══ Source data

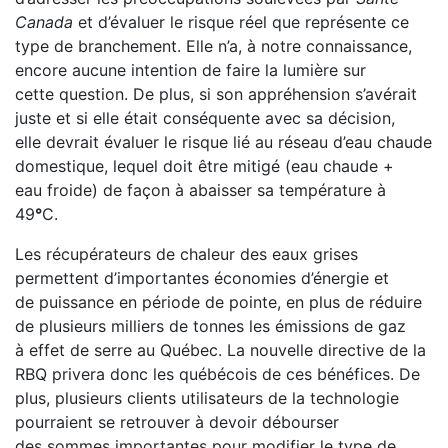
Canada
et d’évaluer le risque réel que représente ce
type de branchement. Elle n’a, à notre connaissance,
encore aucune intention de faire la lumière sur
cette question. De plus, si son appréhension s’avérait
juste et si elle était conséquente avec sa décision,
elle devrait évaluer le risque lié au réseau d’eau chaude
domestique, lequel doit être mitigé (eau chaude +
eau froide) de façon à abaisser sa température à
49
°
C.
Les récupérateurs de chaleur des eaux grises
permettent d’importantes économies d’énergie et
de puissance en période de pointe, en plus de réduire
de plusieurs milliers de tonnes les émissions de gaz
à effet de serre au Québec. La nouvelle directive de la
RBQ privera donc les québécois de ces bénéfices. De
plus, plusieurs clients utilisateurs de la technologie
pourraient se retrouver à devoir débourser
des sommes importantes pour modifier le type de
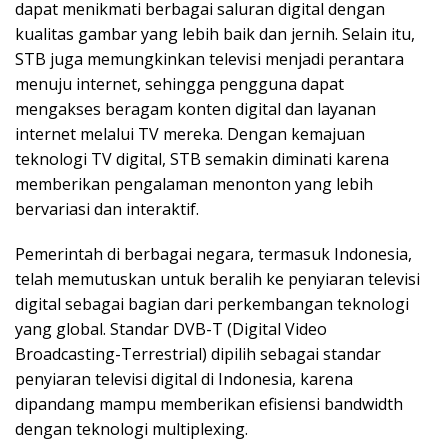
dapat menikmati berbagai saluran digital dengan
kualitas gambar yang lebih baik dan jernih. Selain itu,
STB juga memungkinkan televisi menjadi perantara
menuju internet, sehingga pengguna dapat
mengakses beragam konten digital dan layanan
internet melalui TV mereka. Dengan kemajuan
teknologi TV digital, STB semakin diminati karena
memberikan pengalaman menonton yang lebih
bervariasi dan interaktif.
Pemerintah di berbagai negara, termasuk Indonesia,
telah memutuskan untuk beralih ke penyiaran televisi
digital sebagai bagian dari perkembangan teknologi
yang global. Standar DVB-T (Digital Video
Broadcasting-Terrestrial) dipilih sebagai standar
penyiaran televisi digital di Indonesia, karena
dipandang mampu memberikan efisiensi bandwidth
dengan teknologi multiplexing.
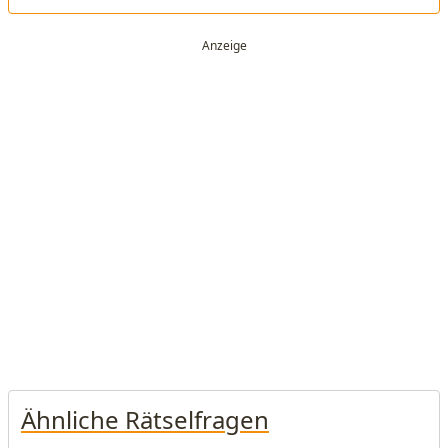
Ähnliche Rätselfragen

════
══ Source data

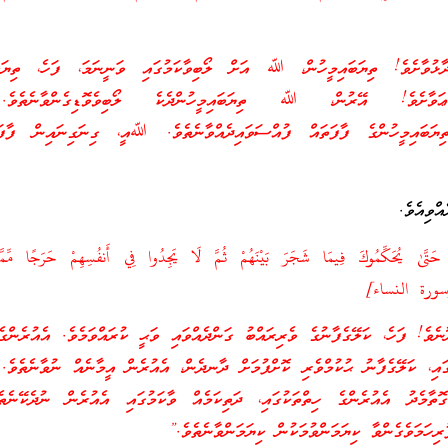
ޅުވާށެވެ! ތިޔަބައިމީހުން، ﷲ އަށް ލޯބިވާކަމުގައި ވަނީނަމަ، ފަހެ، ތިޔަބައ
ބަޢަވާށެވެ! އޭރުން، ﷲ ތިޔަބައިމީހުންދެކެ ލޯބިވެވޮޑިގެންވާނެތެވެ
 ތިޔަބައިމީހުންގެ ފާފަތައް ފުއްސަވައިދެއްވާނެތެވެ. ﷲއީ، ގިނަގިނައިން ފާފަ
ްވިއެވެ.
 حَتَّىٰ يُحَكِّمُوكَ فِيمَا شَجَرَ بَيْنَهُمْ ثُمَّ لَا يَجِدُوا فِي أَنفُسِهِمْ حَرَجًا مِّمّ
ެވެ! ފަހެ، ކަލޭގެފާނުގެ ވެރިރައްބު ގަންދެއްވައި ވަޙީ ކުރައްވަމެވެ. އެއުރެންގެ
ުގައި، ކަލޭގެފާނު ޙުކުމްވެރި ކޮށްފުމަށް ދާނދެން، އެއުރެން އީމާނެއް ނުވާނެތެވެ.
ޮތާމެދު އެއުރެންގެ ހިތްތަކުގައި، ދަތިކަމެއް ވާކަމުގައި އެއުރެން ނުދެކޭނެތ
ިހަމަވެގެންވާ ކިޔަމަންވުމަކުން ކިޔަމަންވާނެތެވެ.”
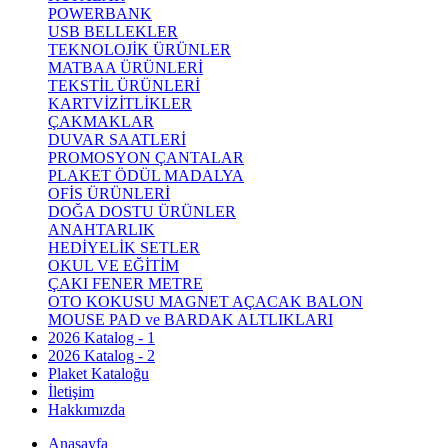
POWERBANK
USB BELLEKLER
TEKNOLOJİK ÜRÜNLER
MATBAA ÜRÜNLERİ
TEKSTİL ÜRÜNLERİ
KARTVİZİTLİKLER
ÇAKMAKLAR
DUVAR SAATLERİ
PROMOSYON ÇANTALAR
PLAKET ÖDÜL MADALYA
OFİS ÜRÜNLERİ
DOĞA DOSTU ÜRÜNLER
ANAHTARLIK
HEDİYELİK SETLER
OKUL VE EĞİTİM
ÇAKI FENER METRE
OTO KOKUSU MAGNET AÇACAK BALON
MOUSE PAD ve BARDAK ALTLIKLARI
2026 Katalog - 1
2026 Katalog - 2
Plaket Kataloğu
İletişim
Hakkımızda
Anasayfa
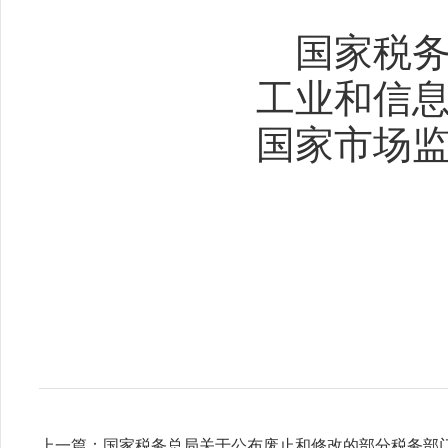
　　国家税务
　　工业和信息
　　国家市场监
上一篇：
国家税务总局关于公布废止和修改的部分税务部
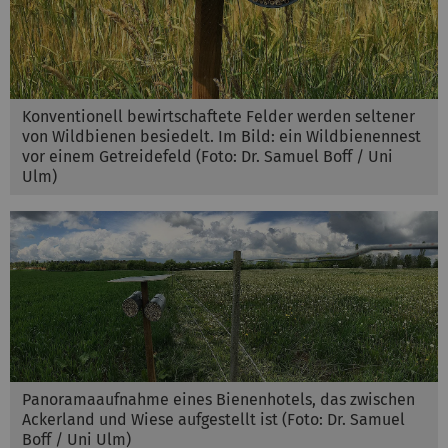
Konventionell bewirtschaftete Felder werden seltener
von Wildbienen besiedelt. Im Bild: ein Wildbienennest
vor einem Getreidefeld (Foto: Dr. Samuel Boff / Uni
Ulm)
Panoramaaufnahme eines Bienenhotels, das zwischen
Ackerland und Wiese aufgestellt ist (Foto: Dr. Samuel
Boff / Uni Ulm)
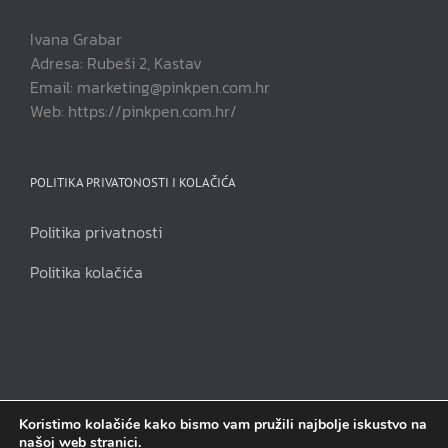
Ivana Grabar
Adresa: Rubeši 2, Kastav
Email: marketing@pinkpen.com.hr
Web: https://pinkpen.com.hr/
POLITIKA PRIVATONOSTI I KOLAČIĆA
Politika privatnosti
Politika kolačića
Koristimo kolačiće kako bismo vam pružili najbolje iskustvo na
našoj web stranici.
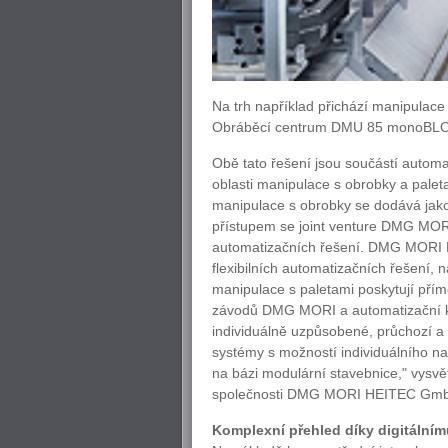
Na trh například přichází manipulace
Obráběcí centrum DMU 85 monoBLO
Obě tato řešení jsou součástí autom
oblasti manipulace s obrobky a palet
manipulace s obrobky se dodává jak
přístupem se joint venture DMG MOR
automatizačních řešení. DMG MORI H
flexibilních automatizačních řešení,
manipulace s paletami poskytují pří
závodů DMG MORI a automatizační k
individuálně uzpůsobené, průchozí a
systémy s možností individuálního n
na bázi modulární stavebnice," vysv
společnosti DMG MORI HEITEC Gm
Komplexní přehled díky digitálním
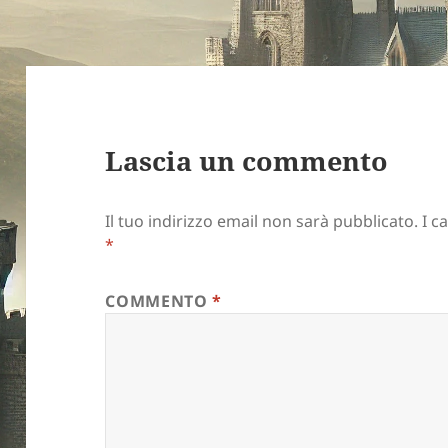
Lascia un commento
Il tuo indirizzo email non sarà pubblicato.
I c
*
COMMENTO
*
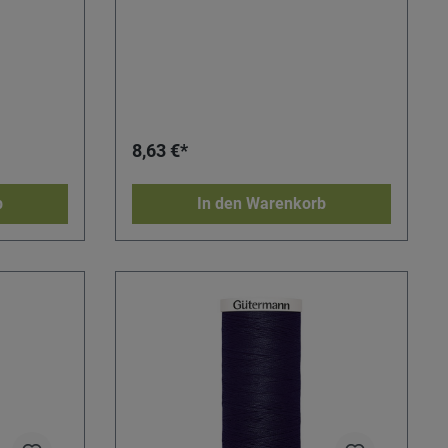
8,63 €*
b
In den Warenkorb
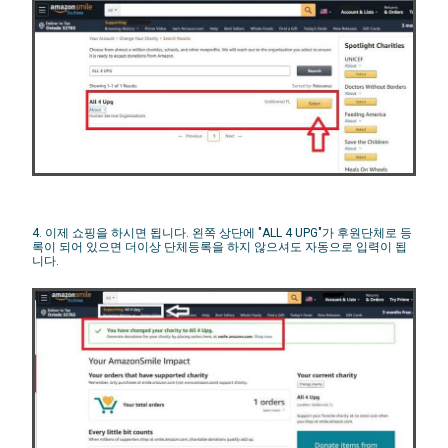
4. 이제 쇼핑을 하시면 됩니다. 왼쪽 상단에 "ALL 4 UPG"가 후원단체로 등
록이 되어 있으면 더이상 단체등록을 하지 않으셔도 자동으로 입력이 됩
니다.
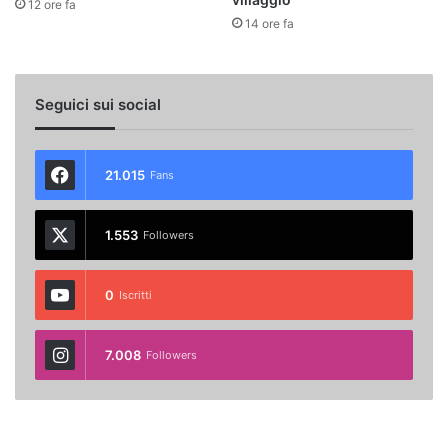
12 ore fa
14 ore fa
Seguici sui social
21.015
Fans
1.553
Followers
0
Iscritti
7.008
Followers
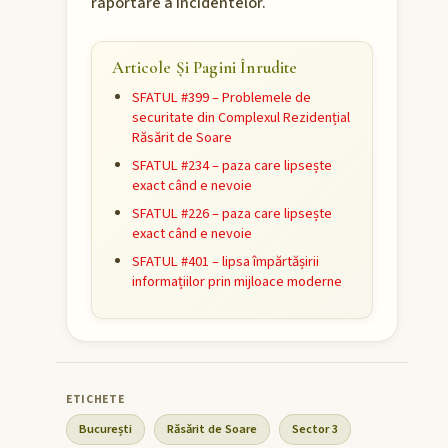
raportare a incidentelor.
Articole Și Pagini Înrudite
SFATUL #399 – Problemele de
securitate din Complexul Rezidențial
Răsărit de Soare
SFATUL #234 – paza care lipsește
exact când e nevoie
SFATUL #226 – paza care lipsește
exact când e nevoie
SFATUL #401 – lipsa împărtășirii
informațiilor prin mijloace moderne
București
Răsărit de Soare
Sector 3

════
══ Source data

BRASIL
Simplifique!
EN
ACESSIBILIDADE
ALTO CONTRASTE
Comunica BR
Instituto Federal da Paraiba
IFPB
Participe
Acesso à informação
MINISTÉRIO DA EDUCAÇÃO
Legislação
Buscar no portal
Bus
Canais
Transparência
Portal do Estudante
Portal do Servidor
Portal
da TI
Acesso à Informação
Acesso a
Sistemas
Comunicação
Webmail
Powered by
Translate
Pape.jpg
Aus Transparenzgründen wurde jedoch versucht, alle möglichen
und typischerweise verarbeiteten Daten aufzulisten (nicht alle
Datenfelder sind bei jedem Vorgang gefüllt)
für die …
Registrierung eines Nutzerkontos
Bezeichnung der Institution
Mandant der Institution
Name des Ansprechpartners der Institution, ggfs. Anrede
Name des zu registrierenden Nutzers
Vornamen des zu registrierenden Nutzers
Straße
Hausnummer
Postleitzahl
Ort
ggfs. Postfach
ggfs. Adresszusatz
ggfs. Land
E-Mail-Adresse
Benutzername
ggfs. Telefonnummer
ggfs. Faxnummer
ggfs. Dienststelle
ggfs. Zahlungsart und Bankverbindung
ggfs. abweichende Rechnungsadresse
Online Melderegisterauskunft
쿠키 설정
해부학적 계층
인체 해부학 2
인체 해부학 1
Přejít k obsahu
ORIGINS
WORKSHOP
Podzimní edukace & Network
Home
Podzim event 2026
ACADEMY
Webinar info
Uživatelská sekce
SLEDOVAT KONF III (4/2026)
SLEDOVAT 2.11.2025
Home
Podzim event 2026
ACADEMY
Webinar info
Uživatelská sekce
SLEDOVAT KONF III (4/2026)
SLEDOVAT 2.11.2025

════

## Task
Of all the entries above, repeat only the lines from the line that has "STB juga memungkinkan" to the line that has "Pemerintah di berbagai", both lines included, exactly.

## Answer to the exercise
STB juga memungkinkan televisi menjadi perantara
menuju internet, sehingga pengguna dapat
mengakses beragam konten digital dan layanan
internet melalui TV mereka. Dengan kemajuan
teknologi TV digital, STB semakin diminati karena
memberikan pengalaman menonton yang lebih
bervariasi dan interaktif.
Pemerintah di berbagai negara, termasuk Indonesia,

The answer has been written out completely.